Render the records from the line with "catalogue / barcode: US 1951867" to the line with "collector number: 6067" as a two-column CSV headed field and value. Give one row per line, with the field name and its value each in its own quoted field and any line breaks replaced by spaces.

--- START ---

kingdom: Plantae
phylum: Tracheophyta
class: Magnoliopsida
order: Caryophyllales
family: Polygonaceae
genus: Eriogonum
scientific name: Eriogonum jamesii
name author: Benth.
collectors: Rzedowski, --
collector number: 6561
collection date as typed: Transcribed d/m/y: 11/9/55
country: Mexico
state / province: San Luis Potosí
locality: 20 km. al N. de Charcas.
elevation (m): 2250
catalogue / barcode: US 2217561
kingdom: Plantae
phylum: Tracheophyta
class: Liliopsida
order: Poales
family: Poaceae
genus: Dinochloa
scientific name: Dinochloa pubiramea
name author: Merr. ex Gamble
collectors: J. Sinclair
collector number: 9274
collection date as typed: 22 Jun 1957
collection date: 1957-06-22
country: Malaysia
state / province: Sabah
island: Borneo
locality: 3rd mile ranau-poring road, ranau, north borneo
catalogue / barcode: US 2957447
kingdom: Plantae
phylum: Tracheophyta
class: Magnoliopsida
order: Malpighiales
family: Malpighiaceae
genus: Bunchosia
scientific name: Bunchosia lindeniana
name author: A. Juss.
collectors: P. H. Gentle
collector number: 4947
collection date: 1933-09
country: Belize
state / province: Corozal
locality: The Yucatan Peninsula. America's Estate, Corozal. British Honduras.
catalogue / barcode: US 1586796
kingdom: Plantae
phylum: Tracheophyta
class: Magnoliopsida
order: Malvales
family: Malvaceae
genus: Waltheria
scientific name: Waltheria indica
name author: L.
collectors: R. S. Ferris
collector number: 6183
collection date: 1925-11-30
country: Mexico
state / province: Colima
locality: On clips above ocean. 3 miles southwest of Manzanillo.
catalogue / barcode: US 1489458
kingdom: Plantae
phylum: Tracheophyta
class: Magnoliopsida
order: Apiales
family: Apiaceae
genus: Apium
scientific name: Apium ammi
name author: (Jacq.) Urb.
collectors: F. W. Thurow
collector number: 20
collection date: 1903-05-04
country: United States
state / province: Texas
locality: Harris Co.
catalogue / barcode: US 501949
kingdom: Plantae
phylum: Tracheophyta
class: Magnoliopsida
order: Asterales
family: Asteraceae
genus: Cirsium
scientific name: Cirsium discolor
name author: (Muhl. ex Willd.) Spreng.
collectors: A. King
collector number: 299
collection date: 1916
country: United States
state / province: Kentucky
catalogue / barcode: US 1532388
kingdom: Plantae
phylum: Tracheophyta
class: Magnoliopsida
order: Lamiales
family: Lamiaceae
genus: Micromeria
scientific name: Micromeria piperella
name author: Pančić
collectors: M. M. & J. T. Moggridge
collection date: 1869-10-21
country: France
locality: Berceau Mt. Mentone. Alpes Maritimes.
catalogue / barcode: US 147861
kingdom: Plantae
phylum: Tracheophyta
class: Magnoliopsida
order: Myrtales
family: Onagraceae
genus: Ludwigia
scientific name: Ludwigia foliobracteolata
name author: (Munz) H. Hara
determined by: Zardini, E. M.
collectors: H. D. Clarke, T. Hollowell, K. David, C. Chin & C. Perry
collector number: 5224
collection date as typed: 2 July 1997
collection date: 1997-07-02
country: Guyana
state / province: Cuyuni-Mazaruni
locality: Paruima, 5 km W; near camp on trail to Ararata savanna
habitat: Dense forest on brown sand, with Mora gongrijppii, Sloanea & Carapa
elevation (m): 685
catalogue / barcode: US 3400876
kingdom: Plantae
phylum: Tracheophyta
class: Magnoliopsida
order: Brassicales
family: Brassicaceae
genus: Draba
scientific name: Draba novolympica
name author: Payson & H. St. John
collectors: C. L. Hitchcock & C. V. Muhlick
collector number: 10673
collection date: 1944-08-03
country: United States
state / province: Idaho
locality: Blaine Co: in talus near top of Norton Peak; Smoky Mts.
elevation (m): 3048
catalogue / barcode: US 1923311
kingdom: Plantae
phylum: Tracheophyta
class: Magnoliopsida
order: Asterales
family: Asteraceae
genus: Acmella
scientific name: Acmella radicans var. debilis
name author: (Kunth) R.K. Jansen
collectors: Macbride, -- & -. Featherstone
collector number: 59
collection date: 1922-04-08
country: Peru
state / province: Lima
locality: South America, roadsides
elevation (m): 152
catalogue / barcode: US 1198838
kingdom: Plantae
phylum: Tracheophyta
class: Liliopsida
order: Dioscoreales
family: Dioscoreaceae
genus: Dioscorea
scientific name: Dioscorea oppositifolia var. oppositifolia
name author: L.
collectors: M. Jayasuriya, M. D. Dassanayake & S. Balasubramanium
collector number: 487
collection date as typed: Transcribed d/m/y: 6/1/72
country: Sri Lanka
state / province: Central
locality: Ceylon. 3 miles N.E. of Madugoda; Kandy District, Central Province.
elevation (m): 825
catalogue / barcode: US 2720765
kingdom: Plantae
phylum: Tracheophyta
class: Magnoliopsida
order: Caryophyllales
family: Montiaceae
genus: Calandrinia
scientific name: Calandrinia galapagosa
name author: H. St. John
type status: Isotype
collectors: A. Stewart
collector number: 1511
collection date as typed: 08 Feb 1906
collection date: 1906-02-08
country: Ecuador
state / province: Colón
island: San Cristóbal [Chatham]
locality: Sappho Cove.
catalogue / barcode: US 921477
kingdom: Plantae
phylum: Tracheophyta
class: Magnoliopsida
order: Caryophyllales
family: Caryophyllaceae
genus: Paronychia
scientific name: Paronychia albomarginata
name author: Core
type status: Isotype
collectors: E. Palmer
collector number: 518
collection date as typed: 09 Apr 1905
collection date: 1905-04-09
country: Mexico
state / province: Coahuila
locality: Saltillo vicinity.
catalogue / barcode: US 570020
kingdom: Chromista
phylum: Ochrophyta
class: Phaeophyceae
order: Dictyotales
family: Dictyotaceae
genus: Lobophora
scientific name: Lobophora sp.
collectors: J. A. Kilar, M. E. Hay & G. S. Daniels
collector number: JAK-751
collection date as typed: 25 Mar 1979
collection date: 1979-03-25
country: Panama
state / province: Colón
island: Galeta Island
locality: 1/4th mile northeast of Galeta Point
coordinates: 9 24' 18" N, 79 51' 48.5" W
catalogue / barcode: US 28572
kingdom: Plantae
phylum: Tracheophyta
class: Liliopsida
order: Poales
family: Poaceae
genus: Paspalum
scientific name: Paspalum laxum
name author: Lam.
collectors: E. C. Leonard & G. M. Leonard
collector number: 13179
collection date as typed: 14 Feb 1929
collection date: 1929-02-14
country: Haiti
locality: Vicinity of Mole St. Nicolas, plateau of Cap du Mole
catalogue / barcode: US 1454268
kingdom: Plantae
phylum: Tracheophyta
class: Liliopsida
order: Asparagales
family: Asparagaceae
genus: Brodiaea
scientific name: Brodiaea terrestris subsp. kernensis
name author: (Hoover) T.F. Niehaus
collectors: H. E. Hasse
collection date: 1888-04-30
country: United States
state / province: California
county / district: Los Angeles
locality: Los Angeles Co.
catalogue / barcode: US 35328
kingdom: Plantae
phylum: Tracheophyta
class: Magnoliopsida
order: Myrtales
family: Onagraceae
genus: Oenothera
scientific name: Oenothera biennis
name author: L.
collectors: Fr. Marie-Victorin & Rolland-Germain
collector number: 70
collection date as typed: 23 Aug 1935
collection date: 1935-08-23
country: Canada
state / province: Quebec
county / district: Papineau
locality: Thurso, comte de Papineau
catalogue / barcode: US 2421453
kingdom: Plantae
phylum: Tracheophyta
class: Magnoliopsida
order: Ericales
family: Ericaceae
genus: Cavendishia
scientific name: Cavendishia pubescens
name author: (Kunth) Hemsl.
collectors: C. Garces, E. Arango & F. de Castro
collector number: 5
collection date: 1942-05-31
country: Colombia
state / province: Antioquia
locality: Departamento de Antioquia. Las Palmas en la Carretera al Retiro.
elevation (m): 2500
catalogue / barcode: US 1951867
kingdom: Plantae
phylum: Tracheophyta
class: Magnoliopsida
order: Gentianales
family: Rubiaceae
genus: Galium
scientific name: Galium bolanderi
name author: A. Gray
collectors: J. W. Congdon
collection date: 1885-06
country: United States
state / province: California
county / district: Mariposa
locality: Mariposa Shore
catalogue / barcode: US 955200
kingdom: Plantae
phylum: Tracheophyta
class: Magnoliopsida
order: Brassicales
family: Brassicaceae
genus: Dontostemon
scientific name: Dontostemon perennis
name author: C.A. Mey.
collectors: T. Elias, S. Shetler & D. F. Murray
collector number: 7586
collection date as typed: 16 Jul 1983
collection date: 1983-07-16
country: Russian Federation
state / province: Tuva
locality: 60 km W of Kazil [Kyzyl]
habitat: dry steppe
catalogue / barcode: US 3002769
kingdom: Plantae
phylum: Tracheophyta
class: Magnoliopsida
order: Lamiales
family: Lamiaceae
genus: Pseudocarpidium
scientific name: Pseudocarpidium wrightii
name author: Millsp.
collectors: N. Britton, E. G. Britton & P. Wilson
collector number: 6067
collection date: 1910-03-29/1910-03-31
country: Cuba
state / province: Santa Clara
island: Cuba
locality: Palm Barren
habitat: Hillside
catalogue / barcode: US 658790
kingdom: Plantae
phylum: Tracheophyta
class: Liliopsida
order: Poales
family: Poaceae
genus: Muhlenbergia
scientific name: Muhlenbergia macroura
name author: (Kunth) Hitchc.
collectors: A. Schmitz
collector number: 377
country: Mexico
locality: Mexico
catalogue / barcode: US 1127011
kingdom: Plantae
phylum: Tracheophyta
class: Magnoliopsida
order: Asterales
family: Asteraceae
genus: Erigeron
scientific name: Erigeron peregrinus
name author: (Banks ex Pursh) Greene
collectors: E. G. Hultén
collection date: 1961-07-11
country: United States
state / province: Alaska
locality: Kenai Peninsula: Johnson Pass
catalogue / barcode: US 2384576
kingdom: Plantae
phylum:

--- END ---

- Worked solution:
field,value
"catalogue / barcode:","US 1951867"
"kingdom:","Plantae"
"phylum:","Tracheophyta"
"class:","Magnoliopsida"
"order:","Gentianales"
"family:","Rubiaceae"
"genus:","Galium"
"scientific name:","Galium bolanderi"
"name author:","A. Gray"
"collectors:","J. W. Congdon"
"collection date:","1885-06"
"country:","United States"
"state / province:","California"
"county / district:","Mariposa"
"locality:","Mariposa Shore"
"catalogue / barcode:","US 955200"
"kingdom:","Plantae"
"phylum:","Tracheophyta"
"class:","Magnoliopsida"
"order:","Brassicales"
"family:","Brassicaceae"
"genus:","Dontostemon"
"scientific name:","Dontostemon perennis"
"name author:","C.A. Mey."
"collectors:","T. Elias, S. Shetler & D. F. Murray"
"collector number:","7586"
"collection date as typed:","16 Jul 1983"
"collection date:","1983-07-16"
"country:","Russian Federation"
"state / province:","Tuva"
"locality:","60 km W of Kazil [Kyzyl]"
"habitat:","dry steppe"
"catalogue / barcode:","US 3002769"
"kingdom:","Plantae"
"phylum:","Tracheophyta"
"class:","Magnoliopsida"
"order:","Lamiales"
"family:","Lamiaceae"
"genus:","Pseudocarpidium"
"scientific name:","Pseudocarpidium wrightii"
"name author:","Millsp."
"collectors:","N. Britton, E. G. Britton & P. Wilson"
"collector number:","6067"